Le CD&V appuie déjà sur la pédale de frein

« Une augmentation de la vitesse maximale augmente le risque d’accidents graves », commente M. Van den Bergh. « De plus, il y a dans notre pays très peu de tronçons sans bretelle d’accès ou de sortie où pareil relèvement serait possible ». Selon le spécialiste Mobilité du CD&V, celle-ci confirme ce qui était en réalité déjà connu, à savoir que des vitesses variables peuvent avoir un effet positif sur la fluidité, l’un des trois grands défis de la politique de mobilité, aux côtés des émissions de CO2 et de la sécurité. Le député de la majorité s’oppose toutefois à un relèvement de la vitesse à 130 km/h. « Une augmentation n’est pas une option dans notre pays », fait-il valoir. Dans l’opposition, le sp.a a lui aussi exprimé son opposition au projet. « Le ministre Bellot prend des risques inconsidérés », selon les socialistes flamands.

Une « très mauvaise idée » pour le ministre wallon Prévot

Augmenter la vitesse maximale sur autoroute de 120 à 130 km/h est une très mauvaise idée, car cela pourrait accroître considérablement la gravité des accidents, ce qui est d’ailleurs confirmé par tous les spécialistes de la sécurité routière, dont l’Agence wallonne de la sécurité routière (AWSR), a réagi jeudi le ministre wallon de la Sécurité routière Maxime Prévot (cdH). Il souligne en outre que les variations de vitesse sur autoroutes sont une compétence régionale. Le ministre se dit favorable au principe de faire varier la vitesse sur autoroute en fonction des circonstances. Mais équiper l’ensemble des 850 km d’autoroutes wallonnes de panneaux à messages variables coûterait plus de 125 millions d’euros, confie-t-il. D’après lui, il faut au minimum un panneau après chaque entrée sur l’autoroute dans chaque sens. Des études sont actuellement menées pour l’éventuelle implantation de tels équipements là où ce serait le plus utile, comme autour des grandes villes telles que Namur, Liège, Charleroi ou encore à l’approche de Bruxelles, « ce qui permettrait de limiter les coûts ». L’expérience de variation de vitesse entre 50 et 80km/h sur une distance de 10 km sur la liaison E40-E25 à Liège, dans le tunnel de Cointe, démontre toute l’utilité de ce genre de dispositif en ce qui concerne la sécurité routière et la fluidité du trafic, argumente Maxime Prévot.

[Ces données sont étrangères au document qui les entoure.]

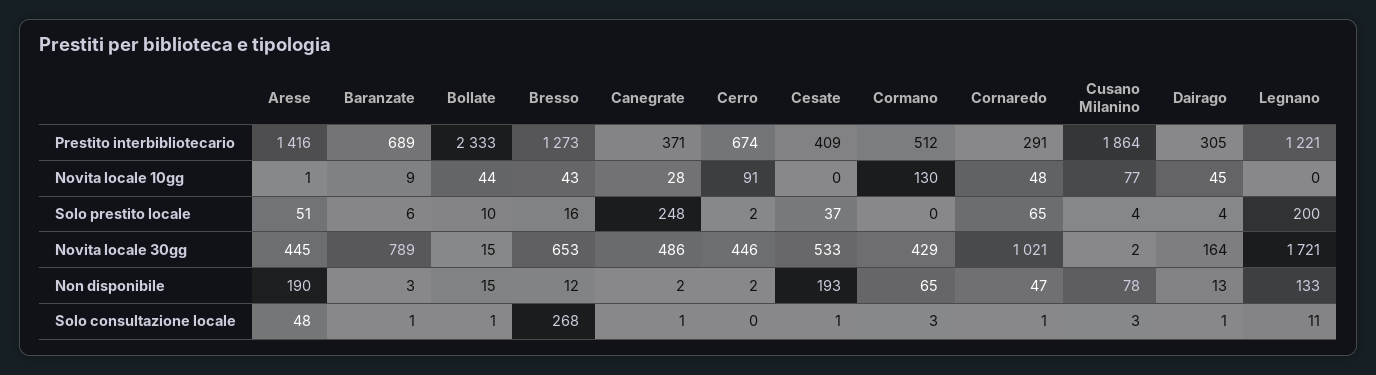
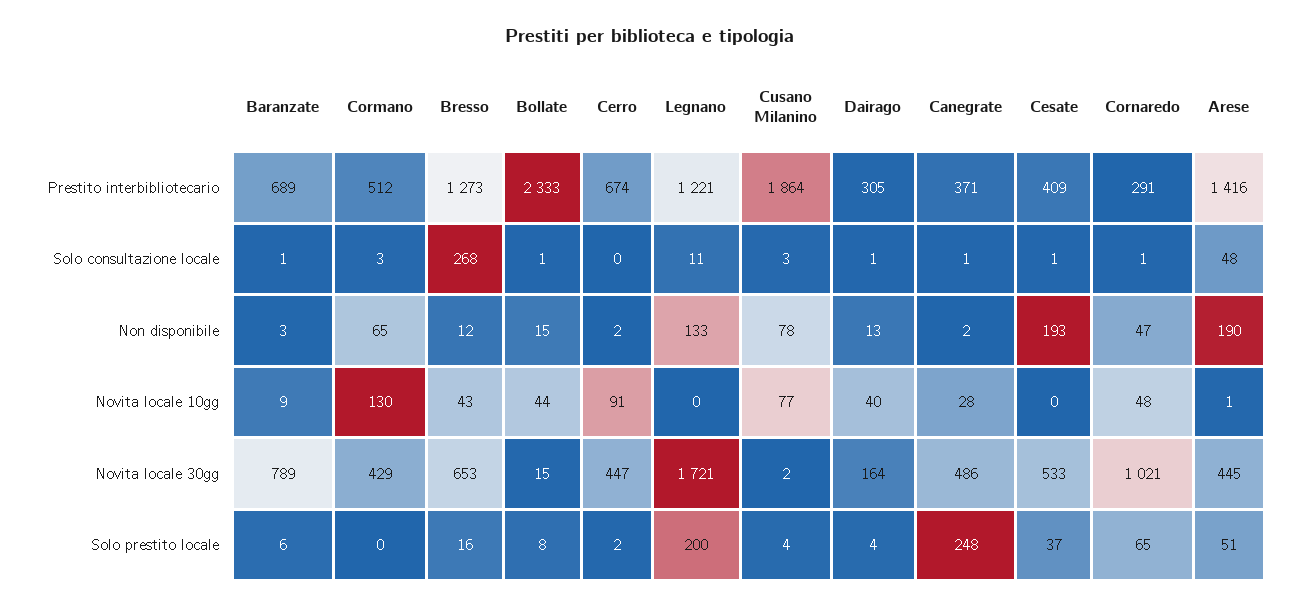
  {
    "Arese": {
      "Prestito interbibliotecario": 1416,
      "Novita locale 10gg": 1,
      "Solo prestito locale": 51,
      "Novita locale 30gg": 445,
      "Non disponibile": 190,
      "Solo consultazione locale": 48
    },
    "Baranzate": {
      "Prestito interbibliotecario": 689,
      "Novita locale 10gg": 9,
      "Solo prestito locale": 6,
      "Novita locale 30gg": 789,
      "Non disponibile": 3,
      "Solo consultazione locale": 1
    },
    "Bollate": {
      "Prestito interbibliotecario": 2333,
      "Novita locale 10gg": 44,
-     "Solo prestito locale": 10,
+     "Solo prestito locale": 8,
      "Novita locale 30gg": 15,
      "Non disponibile": 15,
      "Solo consultazione locale": 1
    },
    "Bresso": {
      "Prestito interbibliotecario": 1273,
      "Novita locale 10gg": 43,
      "Solo prestito locale": 16,
      "Novita locale 30gg": 653,
      "Non disponibile": 12,
      "Solo consultazione locale": 268
    },
    "Canegrate": {
      "Prestito interbibliotecario": 371,
      "Novita locale 10gg": 28,
      "Solo prestito locale": 248,
      "Novita locale 30gg": 486,
      "Non disponibile": 2,
      "Solo consultazione locale": 1
    },
    "Cerro": {
      "Prestito interbibliotecario": 674,
      "Novita locale 10gg": 91,
      "Solo prestito locale": 2,
-     "Novita locale 30gg": 446,
+     "Novita locale 30gg": 447,
      "Non disponibile": 2,
      "Solo consultazione locale": 0
    },
    "Cesate": {
      "Prestito interbibliotecario": 409,
      "Novita locale 10gg": 0,
      "Solo prestito locale": 37,
      "Novita locale 30gg": 533,
      "Non disponibile": 193,
      "Solo consultazione locale": 1
    },
    "Cormano": {
      "Prestito interbibliotecario": 512,
      "Novita locale 10gg": 130,
      "Solo prestito locale": 0,
      "Novita locale 30gg": 429,
      "Non disponibile": 65,
      "Solo consultazione locale": 3
    },
    "Cornaredo": {
      "Prestito interbibliotecario": 291,
      "Novita locale 10gg": 48,
      "Solo prestito locale": 65,
      "Novita locale 30gg": 1021,
      "Non disponibile": 47,
      "Solo consultazione locale": 1
    },
    "Cusano Milanino": {
      "Prestito interbibliotecario": 1864,
      "Novita locale 10gg": 77,
      "Solo prestito locale": 4,
      "Novita locale 30gg": 2,
      "Non disponibile": 78,
      "Solo consultazione locale": 3
    },
    "Dairago": {
      "Prestito interbibliotecario": 305,
-     "Novita locale 10gg": 45,
+     "Novita locale 10gg": 40,
      "Solo prestito locale": 4,
      "Novita locale 30gg": 164,
      "Non disponibile": 13,
      "Solo consultazione locale": 1
    },
    "Legnano": {
      "Prestito interbibliotecario": 1221,
      "Novita locale 10gg": 0,
      "Solo prestito locale": 200,
      "Novita locale 30gg": 1721,
      "Non disponibile": 133,
      "Solo consultazione locale": 11
    }
  }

Touring n’exclut pas une augmentation à 130 km/h, le VAB moins favorable

L’organisation d’automobilistes Touring n’exclut pas une augmentation de la limitation de vitesse à 130 km/h sur les autoroutes en certains endroits ou à certaines heures, comme la nuit par exemple, a-t-elle indiqué jeudi. Cette discussion n’est pas neuve, selon Touring, qui s’était déjà penché sur la question en 2009 et qui était arrivé à la même conclusion. « Des panneaux de vitesse variables sont utiles durant les heures de pointe. Cela a déjà été adapté de manière élargie aux Pays-Bas », explique son porte-parole Dany Smagghe. L’organisation avait alors déjà plaidé pour passer à une vitesse maximale de 120 à 130 km/h à certains endroits en fonction de l’heure. Elle voit surtout des possibilités pour implémenter une telle mesure la nuit et le dimanche, quand il y a peu de trafic.

Le VAB partage le besoin de panneaux dynamiques mais se montre moins favorable à une augmentation de la limitation, pour laquelle il n’y aucun argument rationnel la justifiant. En agissant de la sorte, les différences de vitesse entre les véhicules seront plus élevées, ce qui est un facteur de risque pour la sécurité routière. S’insérer sur l’autoroute deviendra en outre plus difficile étant donné la rapidité à laquelle arrive le trafic, explique-t-il. Pour l’organisation de mobilité flamande, en ce qui concerne la nuit, il faut tenir compte de l’aptitude à la conduite amoindrie en raison de la vitesse et de la vue limitée.